=== Given records ===
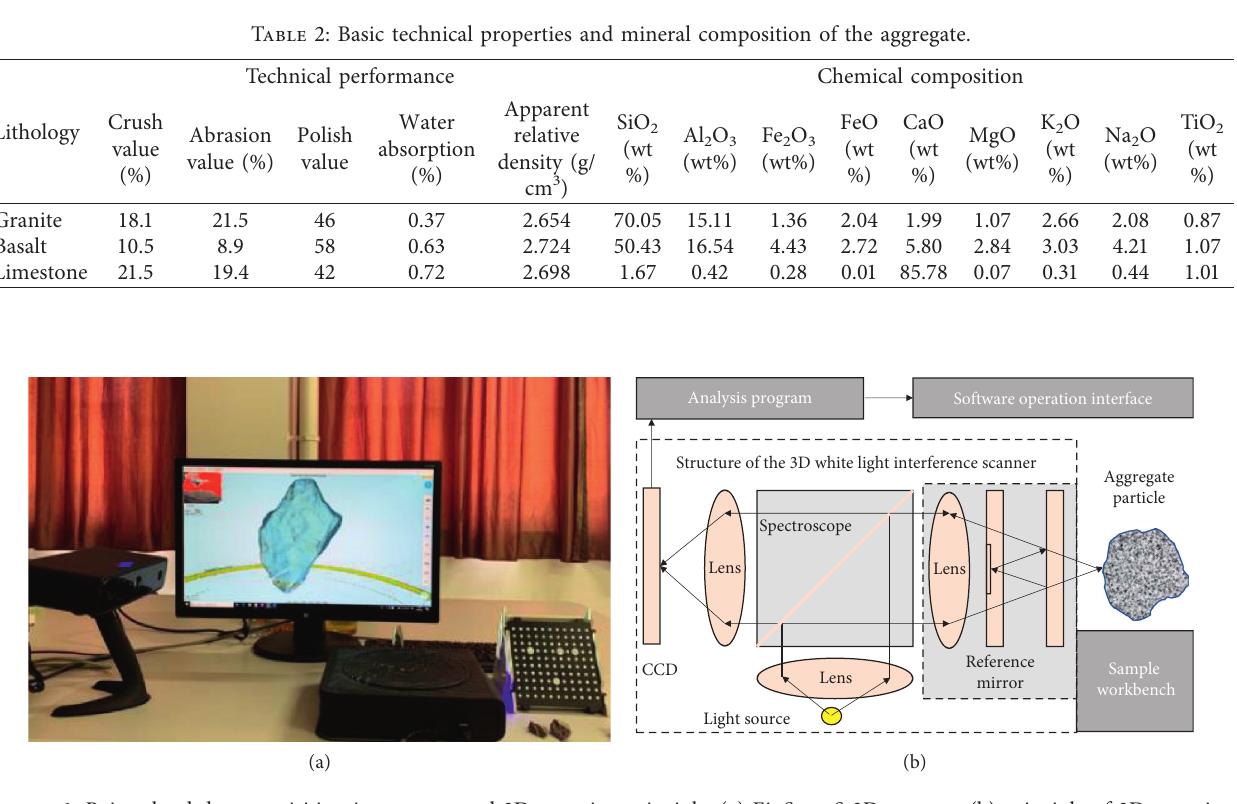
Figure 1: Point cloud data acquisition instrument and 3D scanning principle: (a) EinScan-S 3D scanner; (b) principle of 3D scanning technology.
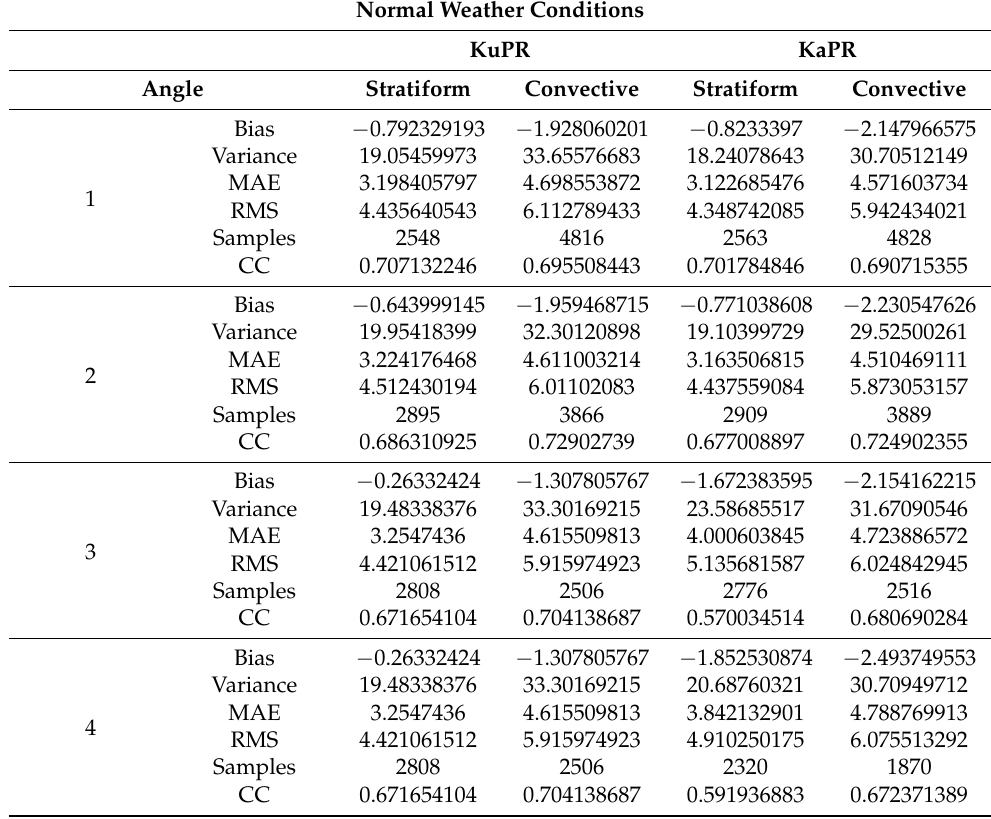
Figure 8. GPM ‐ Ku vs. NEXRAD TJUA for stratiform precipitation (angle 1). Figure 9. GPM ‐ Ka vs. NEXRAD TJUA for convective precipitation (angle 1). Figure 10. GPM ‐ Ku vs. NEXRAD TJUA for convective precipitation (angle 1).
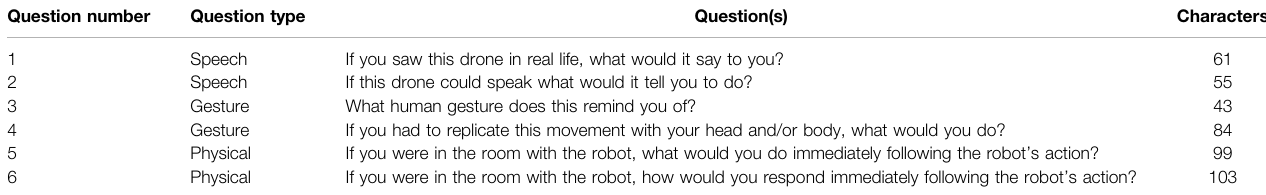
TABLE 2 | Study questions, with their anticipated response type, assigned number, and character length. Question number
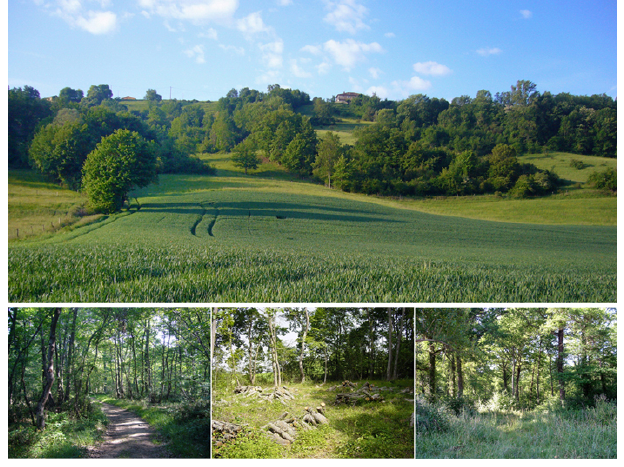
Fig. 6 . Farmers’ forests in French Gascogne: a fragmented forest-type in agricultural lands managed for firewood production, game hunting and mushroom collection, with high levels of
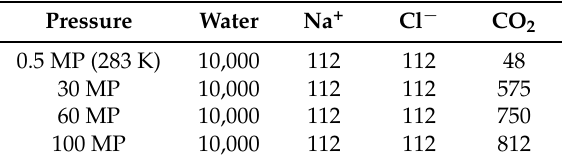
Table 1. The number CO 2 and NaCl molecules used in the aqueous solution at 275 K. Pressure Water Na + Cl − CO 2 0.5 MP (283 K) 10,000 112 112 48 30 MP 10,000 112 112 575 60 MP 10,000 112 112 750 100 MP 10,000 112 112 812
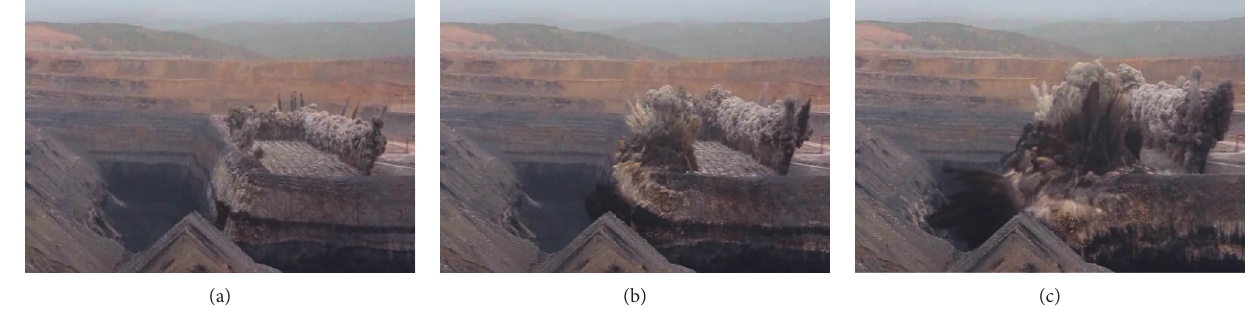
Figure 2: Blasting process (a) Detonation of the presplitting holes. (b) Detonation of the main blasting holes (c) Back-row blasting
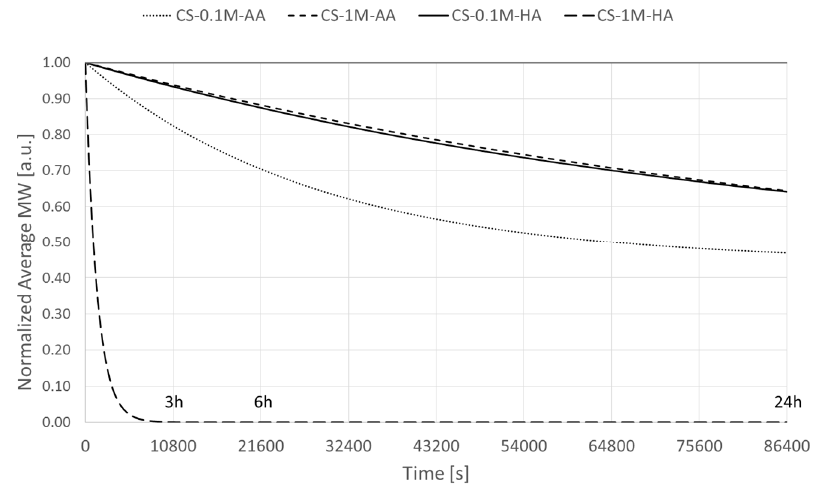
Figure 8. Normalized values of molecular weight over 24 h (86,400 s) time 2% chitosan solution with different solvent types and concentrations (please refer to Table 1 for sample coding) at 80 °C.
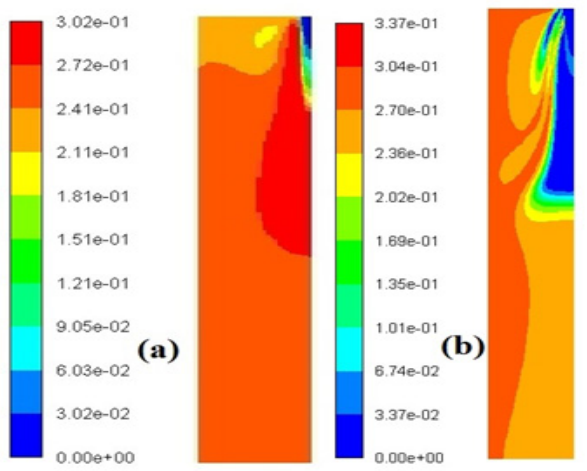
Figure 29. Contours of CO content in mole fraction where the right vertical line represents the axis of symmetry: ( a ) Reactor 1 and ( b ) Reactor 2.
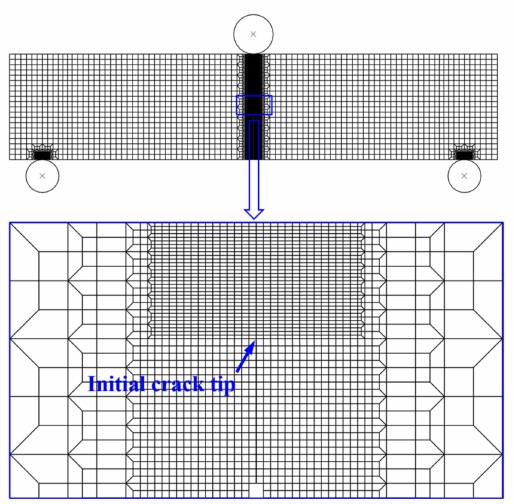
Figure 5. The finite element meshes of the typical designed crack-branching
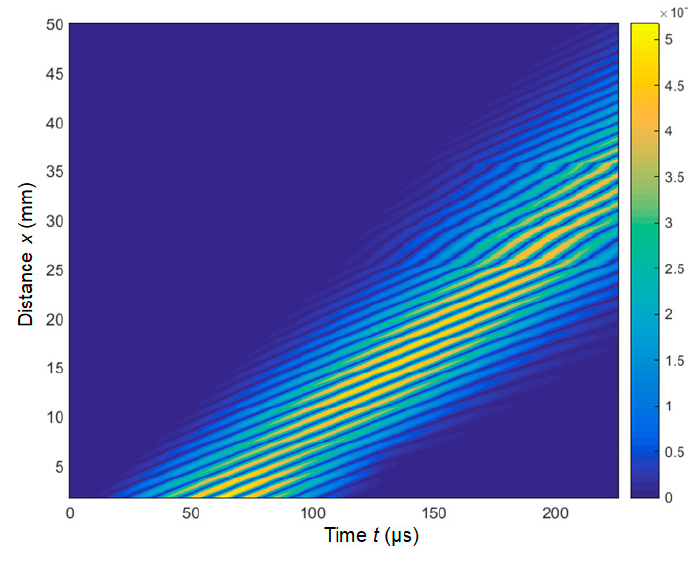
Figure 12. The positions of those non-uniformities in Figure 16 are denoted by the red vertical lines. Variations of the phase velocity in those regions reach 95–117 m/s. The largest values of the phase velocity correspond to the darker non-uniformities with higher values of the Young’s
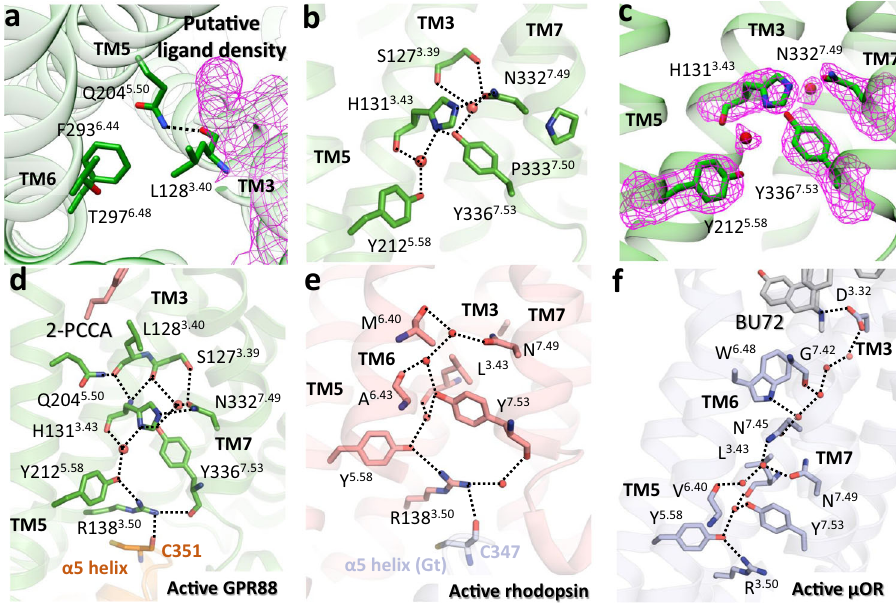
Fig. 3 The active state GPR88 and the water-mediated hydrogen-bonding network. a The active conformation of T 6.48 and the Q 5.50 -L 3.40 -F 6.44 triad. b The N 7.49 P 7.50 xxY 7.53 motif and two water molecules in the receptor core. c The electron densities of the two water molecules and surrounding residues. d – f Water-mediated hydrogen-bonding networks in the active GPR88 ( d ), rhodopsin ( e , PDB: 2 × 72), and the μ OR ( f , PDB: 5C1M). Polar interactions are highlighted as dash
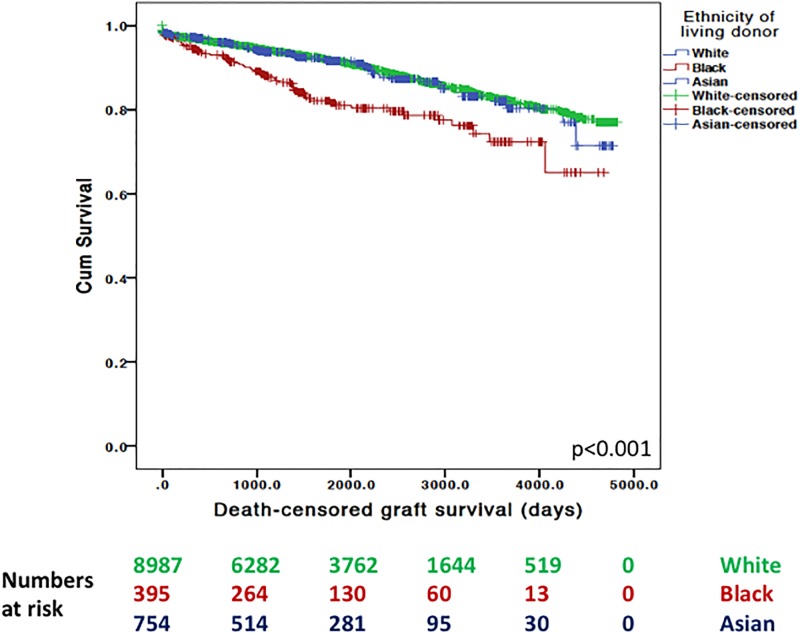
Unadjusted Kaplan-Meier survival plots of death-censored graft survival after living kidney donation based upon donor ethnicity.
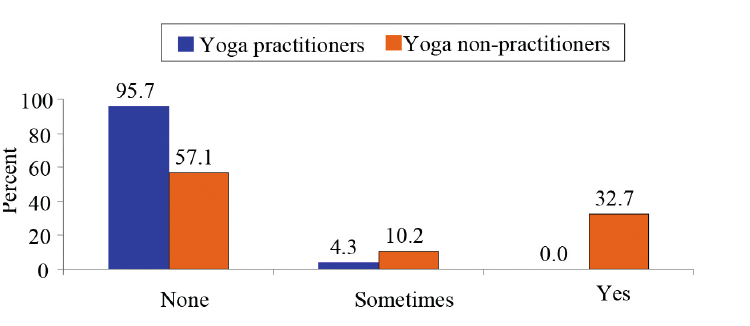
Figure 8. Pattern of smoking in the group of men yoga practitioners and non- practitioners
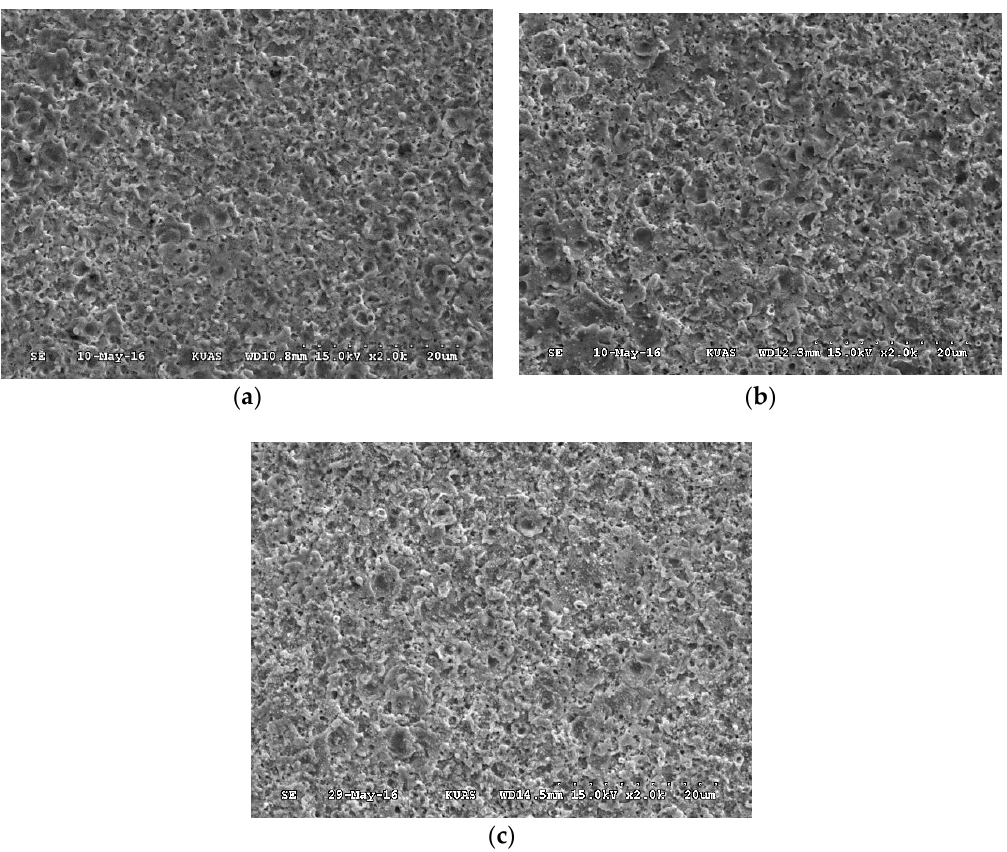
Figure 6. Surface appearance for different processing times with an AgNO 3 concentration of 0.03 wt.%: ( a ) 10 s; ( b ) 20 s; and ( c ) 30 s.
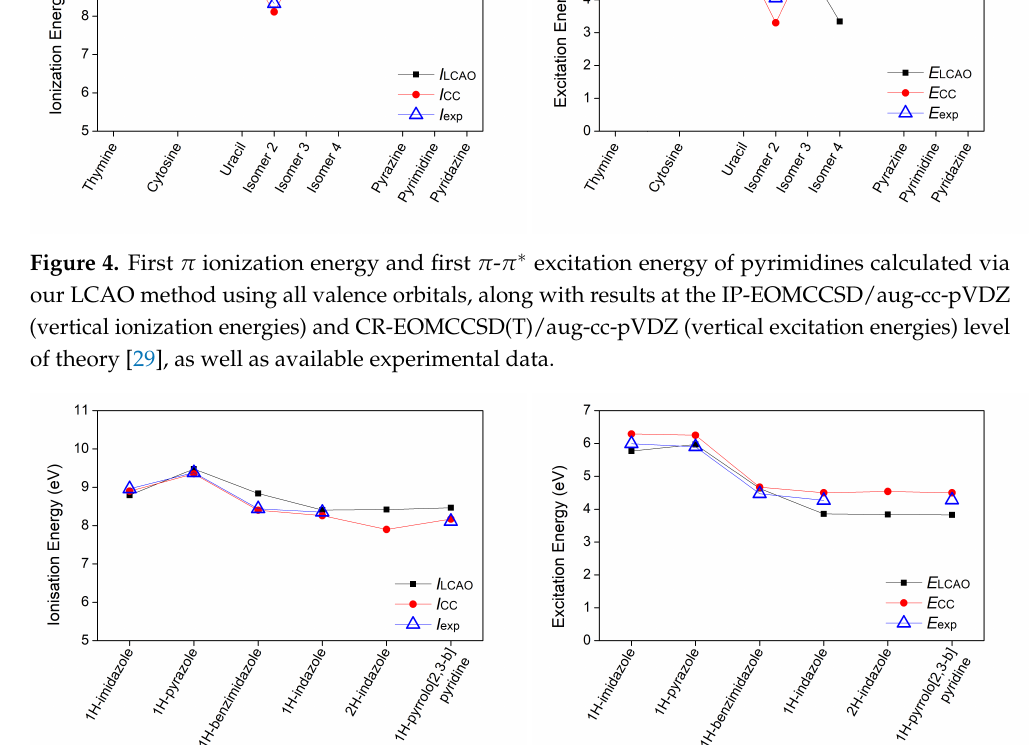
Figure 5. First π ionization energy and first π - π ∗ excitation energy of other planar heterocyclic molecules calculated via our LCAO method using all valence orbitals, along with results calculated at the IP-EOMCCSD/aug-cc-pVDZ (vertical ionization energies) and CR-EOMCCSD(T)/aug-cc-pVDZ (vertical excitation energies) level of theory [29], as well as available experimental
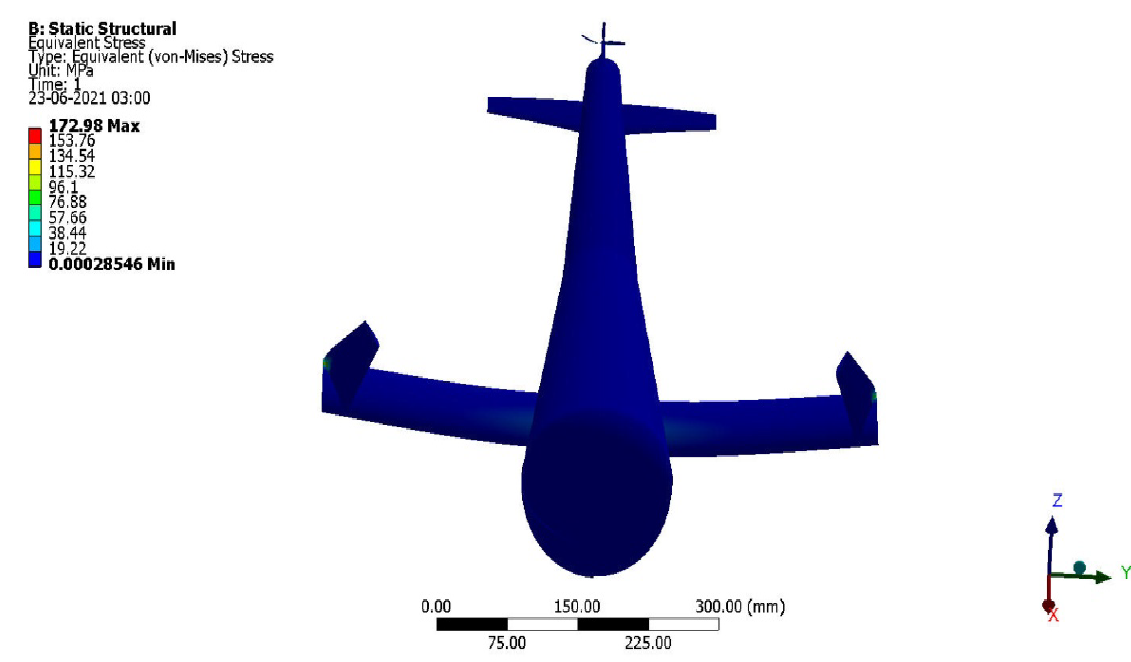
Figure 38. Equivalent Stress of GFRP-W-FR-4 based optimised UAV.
===
Extract from the data every line where "based" shows up.

Unadjusted Kaplan-Meier survival plots of death-censored graft survival after living kidney donation based upon donor ethnicity.
Figure 38. Equivalent Stress of GFRP-W-FR-4 based optimised UAV.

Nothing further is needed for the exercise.